Ce billet est également publié sur le blog Choses vues de Emery Doligé (merci pour l’invitation)
J’avais vingt ans. Je ne laisserai personne dire que c’est le plus bel âge de la vie.
Paul Nizan, Aden Arabie, 1931
Je ne connais pas Rebekah Monson. Je sais ce que je lis d’elle sur son blog: c’est une jeune journaliste; elle est américaine; elle n’est pas encore trentenaire; et elle est une parfaite représentante de la génération Y, celle dont on scrute les pratiques parce qu’il s’agit de la première génération digitale.
Sur son blog, elle vient de publier un post qui tente de nous faire comprendre à nous (quarantenaires et plus) ce qui anime sa génération. Twentysomething: How my generation works est passionnant.
En voici quelques extraits (c’est une adaptation plus qu’une traduction).
- Vous devez comprendre que nous ne démarrons pas dans la vie avec une attitude très positive. Au cours de nos courtes carrières, nous avons déjà été licenciés ou au moins nous avons eu peur de l’être. Nous avons vu nos parents confrontés à des plans sociaux et virés par des entreprises qu’ils avaient contribué à développer. Nous ne sommes pas parvenus à obtenir un boulot après avoir fait ce qu’on nous avait conseillé de faire -des études, des stages, du bénévolat, du tutorat, etc.
- Les chefs d’entreprise nous ont bien fait comprendre que personne dans notre génération n’aurait une Rolex. Nous n’avons aucune illusion sur ce point. Beaucoup d’entre nous n’arrivent pas à obtenir une rémunération de survie et personne ne croit que les choses vont s’améliorer.
- Pourquoi ferions nous du travail une priorité dans nos vies quand il est impossible de se projeter dans une carrière à long terme?
- Personne dans ma génération ne pense que les patrons manifestent le moindre intérêt pour nous en tant qu’êtres humains. Nous acceptons d’être des chiffres dans une feuille Excel mais qu’on ne nous demande pas d’aimer ça.
- Beaucoup d’entre nous vivent chez leurs parents qui luttent eux-mêmes pour survivre avec des salaires de misère. Nous se savons pas comment nous pourrons un jour faire vivre une famille ou acheter un logement tant que nous ne pourrons pas décrocher un travail avec un vrai salaire.
- Beaucoup de choses nous enthousiasment, mais elles n’existent pas dans l’univers de l’entreprise. Nous communiquons en permanence. Nous adorons collaborer. Nous sommes dingues de données. Beaucoup d’entre nous sont imprégnés d’envie d’entreprendre.
- Nous développons des projets en marge de l’entreprise et nous ne vous en parlons pas de crainte de nous faire virer.

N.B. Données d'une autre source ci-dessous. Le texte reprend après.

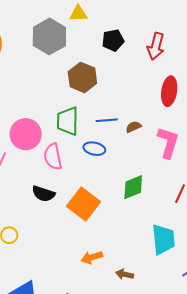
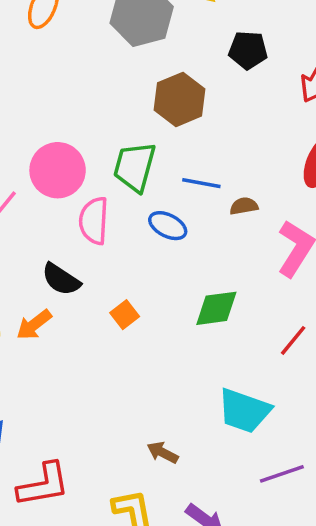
orange square: (84, 204) -> (125, 315), size x0.5
cyan trapezoid: (163, 239) -> (244, 411), turned 100
orange arrow: (92, 257) -> (34, 325), moved, turned -35

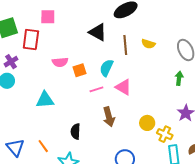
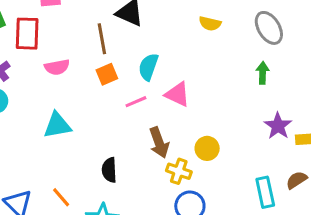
brown line: (125, 45) -> (102, 39), moved
pink semicircle: (60, 62) -> (57, 67), moved
yellow circle: (147, 123) -> (207, 148), moved
yellow cross: (165, 134) -> (179, 171), moved

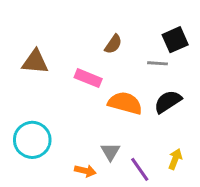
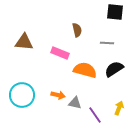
black square: (175, 40) -> (115, 12), moved, turned 30
brown semicircle: (113, 44) -> (77, 30), turned -48
gray triangle: (110, 152) -> (75, 103), turned -48
orange arrow: (85, 171) -> (58, 95), moved

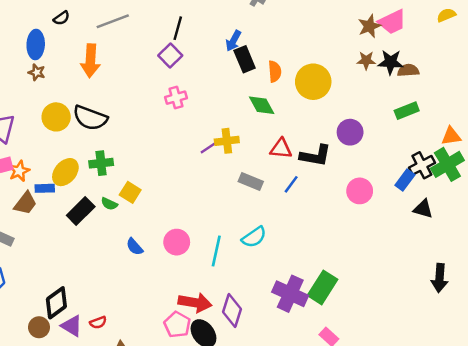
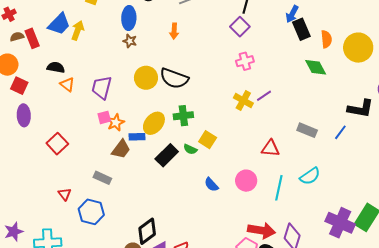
orange arrow: (90, 61) -> (174, 31), size x0.6
yellow cross: (227, 141) -> (243, 101), moved, turned 36
purple line: (209, 147) -> (264, 96), moved
red triangle: (281, 149) -> (270, 148), moved

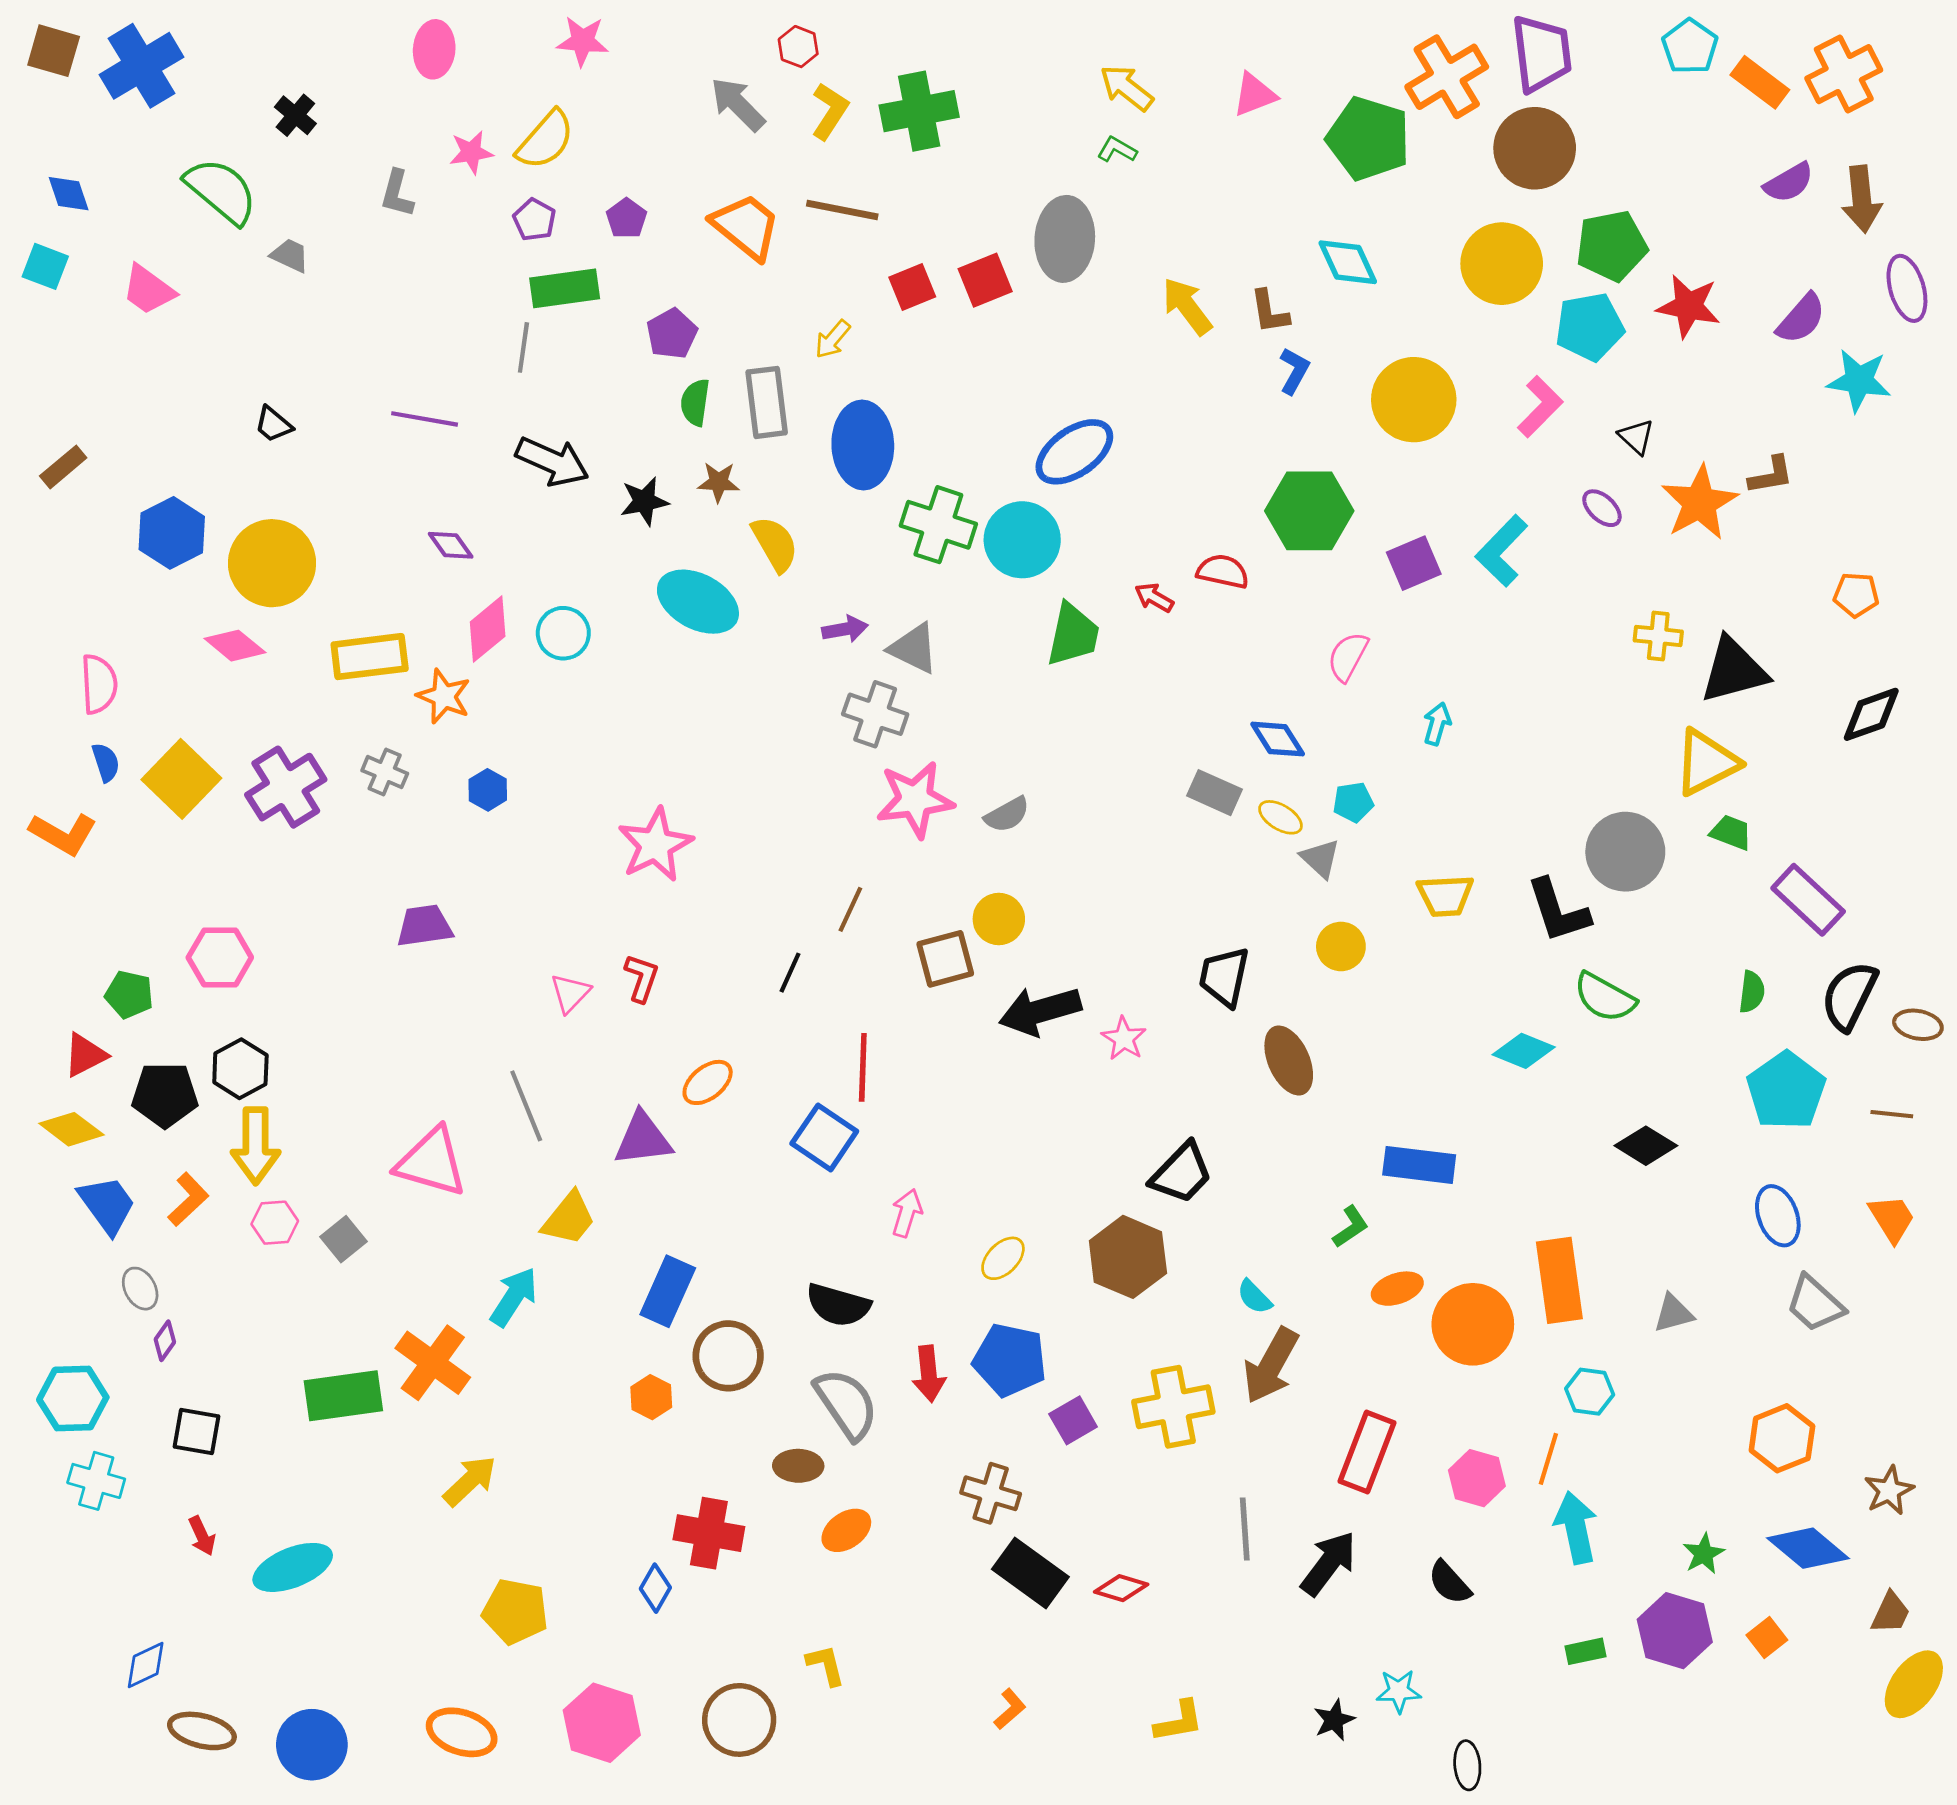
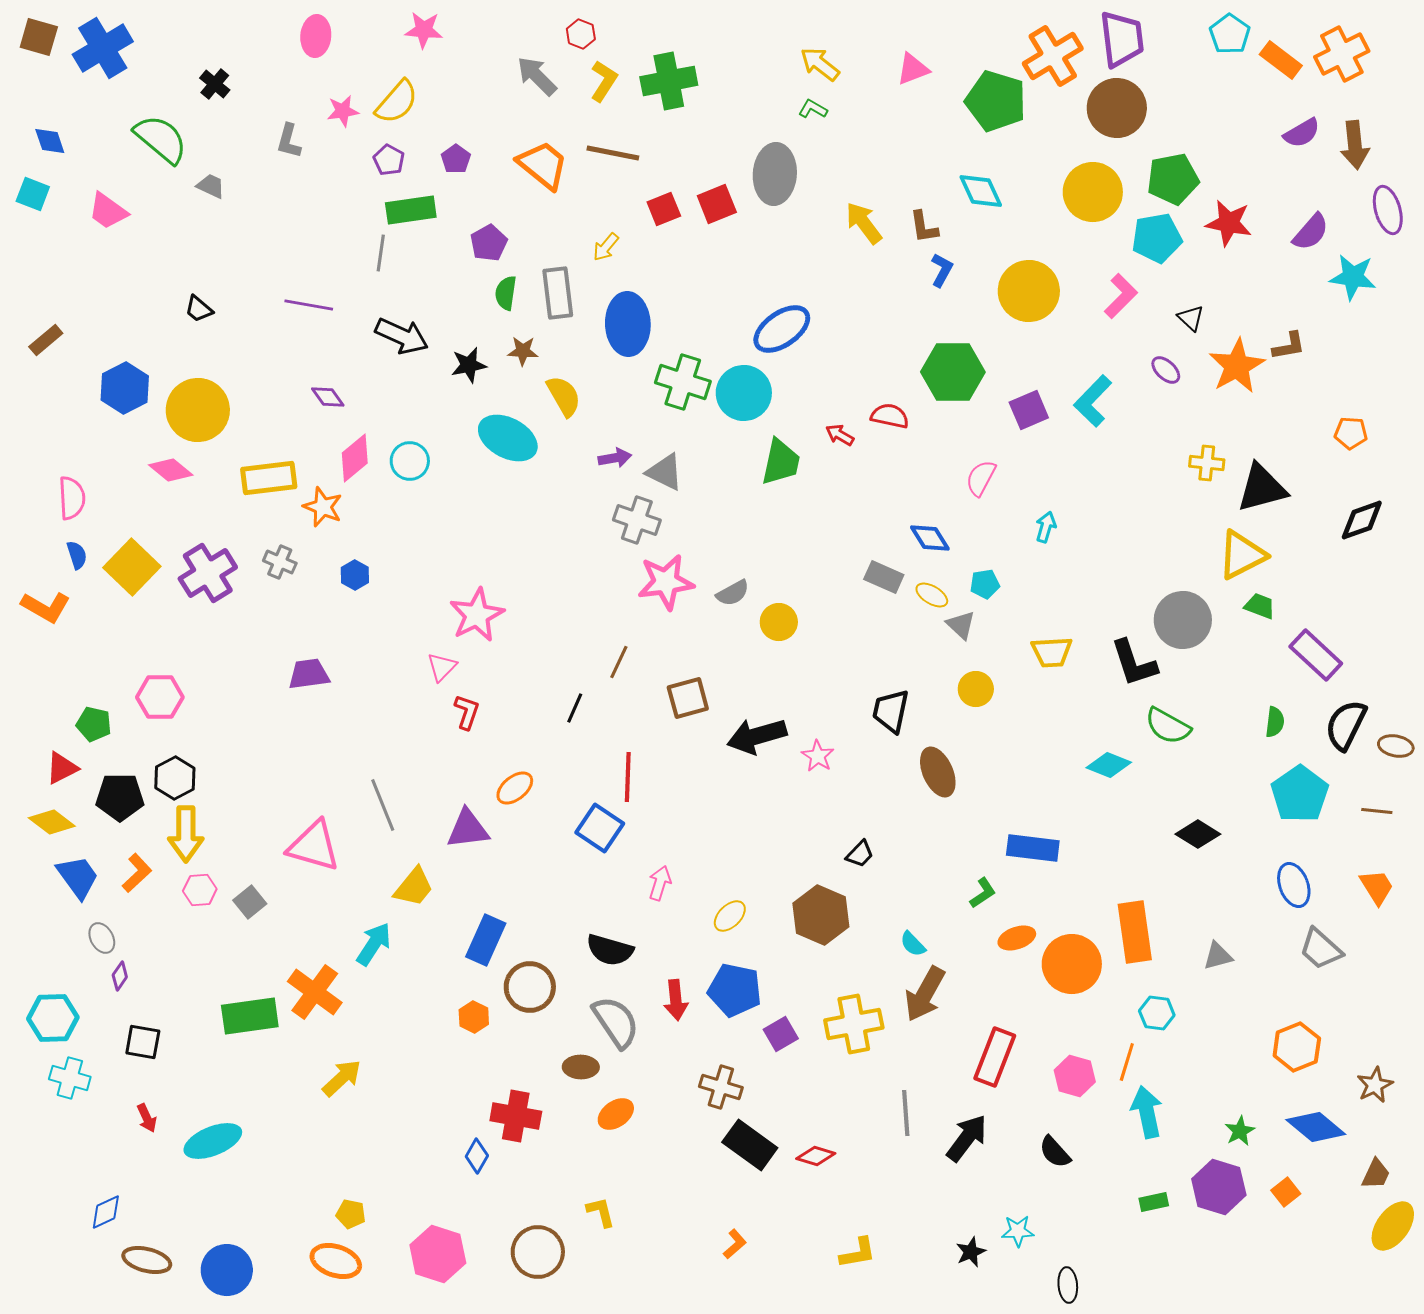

- Nos amitiés sont solides et vraiment profondes. Nous considérons nos amis proches comme notre famille et la famille est d’une grande importance pour nous. Nous donnons notre temps et notre énergie à des causes dans lesquelles nous croyons. Nous partageons. Et nous attendons des entreprises qui nous emploient qu’elles fassent de même.
- Nous travaillons et nous attendons. Nous travaillons et nous attendons que nos projets menés en marge deviennent nos projets principaux. Nous travaillons et nous attendons que vous preniez votre retraite pour qu’il y ait de l’argent et des postes disponibles pour nous permettre de « grandir ». Nous travaillons et nous attendons de pouvoir changer les choses en accord avec nos valeurs.
- Non, nous ne voulons pas ce que vous avez, pas plus que vous ne vouliez ce qu’avaient vos parents. Nous ne voulons pas passer notre vie perpétuellement surmenés comme les esclaves d’une entreprise qui ne nous considère même pas. Nous ne voulons pas être mal mariés et vivre dans des pavillons. Pas plus que vous à notre âge. Bien sûr, cela arrivera à certains d’entre nous et peut-être à la plupart d’entre nous. Mais, aujourd’hui, nous espérons y échapper.
L’auteur est donc une jeune journaliste (elle annonce 7 ans d’expérience sur son CV).
Je termine la lecture de ce témoignage avec une drôle d’impression à quelques jours de ma rentrée « scolaire » devant de jeunes étudiants en journalisme. Je me demande si je ne vais pas commencer l’année en leur faisant lire et commenter ce témoignage. Autant qu’ils sachent, non?